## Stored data

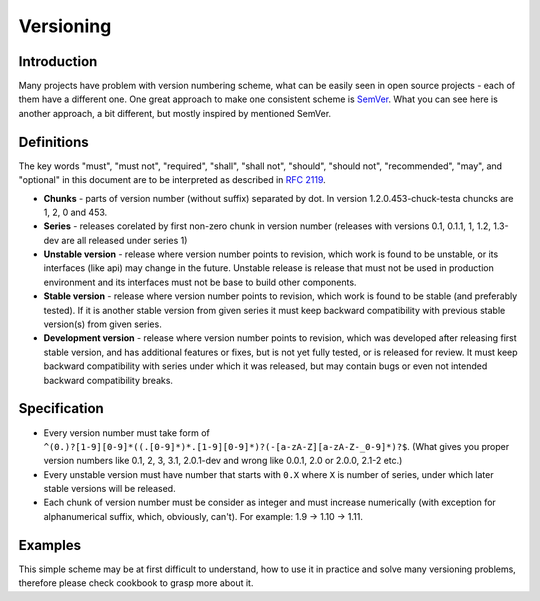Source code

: Versioning
==========

Introduction
------------

Many projects have problem with version numbering scheme, what can be easily
seen in open source projects - each of them have a different one. One great
approach to make one consistent scheme is `SemVer <http://semver.org>`_.  What
you can see here is another approach, a bit different, but mostly inspired by
mentioned SemVer.

Definitions
-----------

The key words "must", "must not", "required", "shall", "shall not", "should",
"should not", "recommended", "may", and "optional" in this document are to be
interpreted as described in `RFC 2119 <http://tools.ietf.org/html/rfc2119>`_.

* **Chunks** - parts of version number (without suffix) separated by dot. In
  version 1.2.0.453-chuck-testa chuncks are 1, 2, 0 and 453.

* **Series** - releases corelated by first non-zero chunk in version number
  (releases with versions 0.1, 0.1.1, 1, 1.2, 1.3-dev are all released under
  series 1)

* **Unstable version** - release where version number points to revision, which
  work is found to be unstable, or its interfaces (like api) may change in the
  future. Unstable release is release that must not be used in production
  environment and its interfaces must not be base to build other components.

* **Stable version** - release where version number points to revision, which
  work is found to be stable (and preferably tested). If it is another stable
  version from given series it must keep backward compatibility with previous
  stable version(s) from given series.

* **Development version** - release where version number points to revision,
  which was developed after releasing first stable version, and has additional
  features or fixes, but is not yet fully tested, or is released for review. It
  must keep backward compatibility with series under which it was released, but
  may contain bugs or even not intended backward compatibility breaks.

Specification
-------------

* Every version number must take form of
  ``^(0.)?[1-9][0-9]*((.[0-9]*)*.[1-9][0-9]*)?(-[a-zA-Z][a-zA-Z-_0-9]*)?$``.
  (What gives you proper version numbers like 0.1, 2, 3, 3.1, 2.0.1-dev and wrong
  like 0.0.1, 2.0 or 2.0.0, 2.1-2 etc.)

* Every unstable version must have number that starts with ``0.X`` where ``X``
  is number of series, under which later stable versions will be released.

* Each chunk of version number must be consider as integer and must increase
  numerically (with exception for alphanumerical suffix, which, obviously, can't).
  For example: 1.9 -> 1.10 -> 1.11.

Examples
--------

This simple scheme may be at first difficult to understand, how to use it in
practice and solve many versioning problems, therefore please check cookbook to
grasp more about it.
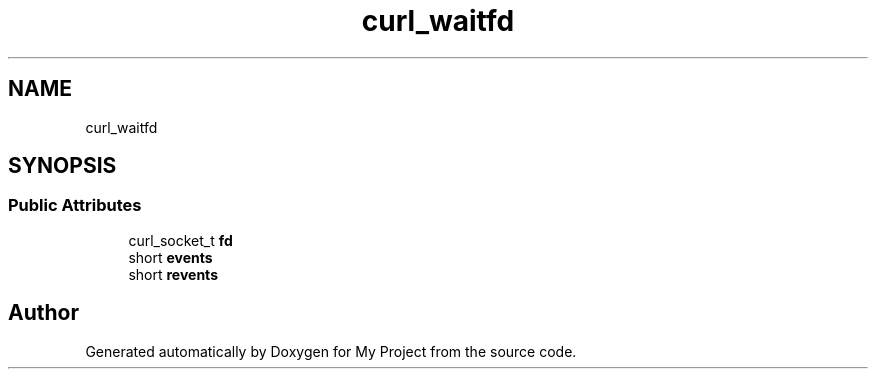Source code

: .TH "curl_waitfd" 3 "Wed Feb 1 2023" "Version Version 0.0" "My Project" \" -*- nroff -*-
.ad l
.nh
.SH NAME
curl_waitfd
.SH SYNOPSIS
.br
.PP
.SS "Public Attributes"

.in +1c
.ti -1c
.RI "curl_socket_t \fBfd\fP"
.br
.ti -1c
.RI "short \fBevents\fP"
.br
.ti -1c
.RI "short \fBrevents\fP"
.br
.in -1c

.SH "Author"
.PP 
Generated automatically by Doxygen for My Project from the source code\&.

## Work required
From the records above, print exactly the lines that run from the line with "(releases with versions" to the line with "must keep backward compatibility with series", inclusive.

## Output for this task
  (releases with versions 0.1, 0.1.1, 1, 1.2, 1.3-dev are all released under
  series 1)

* **Unstable version** - release where version number points to revision, which
  work is found to be unstable, or its interfaces (like api) may change in the
  future. Unstable release is release that must not be used in production
  environment and its interfaces must not be base to build other components.

* **Stable version** - release where version number points to revision, which
  work is found to be stable (and preferably tested). If it is another stable
  version from given series it must keep backward compatibility with previous
  stable version(s) from given series.

* **Development version** - release where version number points to revision,
  which was developed after releasing first stable version, and has additional
  features or fixes, but is not yet fully tested, or is released for review. It
  must keep backward compatibility with series under which it was released, but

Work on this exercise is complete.